Consigne A: D'après le texte sur la plainte de NBLLC contre Chi Modu, pourquoi la valeur des droits de propriété de NBLLC aurait-elle baissé ? Réponds en une à trois phrases.
Consigne B: Reprends le texte sur la plainte de NBLLC contre Chi Modu après sa dernière phrase et écris la suite.

Dans une affaire du Central District of California, Notorious B.I.G. LLC (NBLLC) a déposé une plainte contre le photographe professionnel Chi Modu (le défendeur), alléguant la vente non autorisée de marchandises et de NFT contenant des images du défunt rappeur Christopher Wallace.5 NBLLC possède et contrôle les droits de propriété intellectuelle de la succession de Wallace et concède des licences sur ces droits à des tiers en rapport avec divers produits, en échange de redevances. Cette affaire n’en est qu’à ses débuts et NBLLC a déposé plusieurs requêtes, dont une requête en injonction préliminaire, alléguant que les ventes non autorisées « ont mis en péril et diminué la valeur de la licence exclusive » accordée à un tiers au procès « ce qui a entraîné une diminution de la valeur des droits de propriété du demandeur » et que « la poursuite du comportement du défendeur causerait un préjudice irréparable à la réputation de Wallace et à la valeur des futures possibilités d’endossement et de partenariat offertes au demandeur « 6.

(Données collectées)
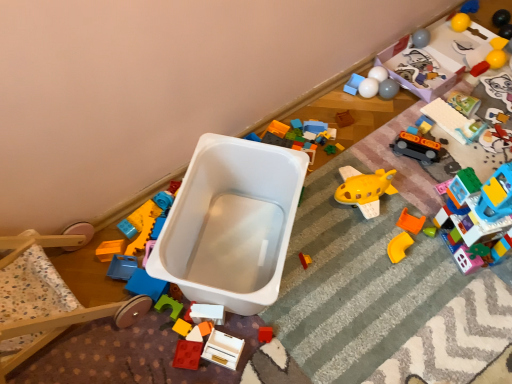
Locate an element on the screen. The image size is (512, 384). vacant space positioned to the left of orange plastic train at center, the eleventh toy positioned from the left is located at coordinates (376, 158).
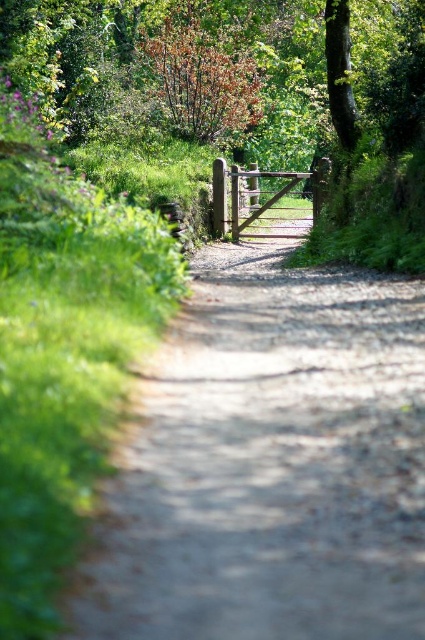
Can you confirm if dirt/gravel path at center is thinner than brown textured tree at upper center?

Incorrect, dirt/gravel path at center's width is not less than brown textured tree at upper center's.

Is point (252, 616) positioned after point (161, 74)?

No, it is not.

Where is `dirt/gravel path at center`? dirt/gravel path at center is located at coordinates (269, 465).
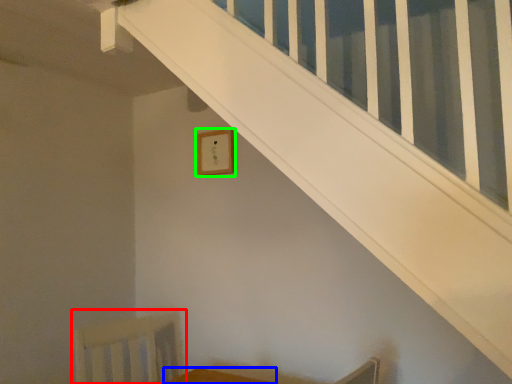
Question: Which object is positioned closest to swivel chair (highlighted by a red box)? Select from furniture (highlighted by a blue box) and picture frame (highlighted by a green box).

Choices:
 (A) furniture
 (B) picture frame

Answer: (A)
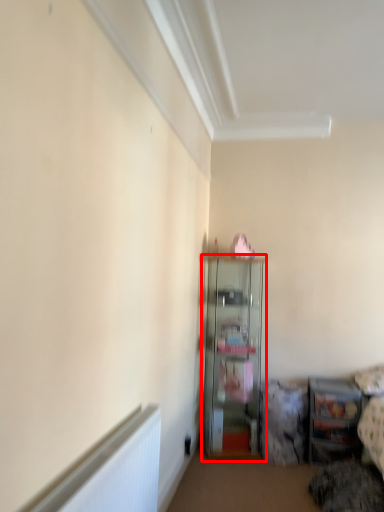
Question: Where is shelf (annotated by the red box) located in relation to shelf in the image?

Choices:
 (A) left
 (B) right

Answer: (A)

Réponse A: Selon NBLLC, les ventes non autorisées de marchandises et de NFT ont mis en péril et diminué la valeur de la licence exclusive accordée à un tiers au procès. C'est cette perte de valeur de la licence qui aurait entraîné la diminution de la valeur des droits de propriété du demandeur.

Réponse B:
Le tribunal a examiné si l’injonction préliminaire devait être délivrée en utilisant le test de mise en balance en quatre parties de la décision de la Cour suprême dans l’affaire Winter7 en combinaison avec le test des « questions sérieuses » établi par le tribunal du neuvième circuit dans la décision Cottrell8. Le test Winter examine la probabilité de succès sur le fond, la probabilité d’un préjudice irréparable, l’équilibre entre l’équité et les difficultés, et la question de savoir si l’injonction préliminaire serait dans l’intérêt public. Selon le test Cottrell, « ‘des questions sérieuses sur le fond’ et une balance des préjudices qui penche nettement en faveur du plaignant peuvent justifier la délivrance d’une injonction, en supposant que les deux autres éléments du test Winter soient également satisfaits « 9 Parce que le seul fondement de la réparation demandée dans la requête en injonction préliminaire était une cause d’action pour une violation alléguée du droit de publicité de common law en vertu de la loi du New Jersey, le tribunal devait d’abord déterminer si la réclamation de droit d’État est préemptée par le Copyright Act10.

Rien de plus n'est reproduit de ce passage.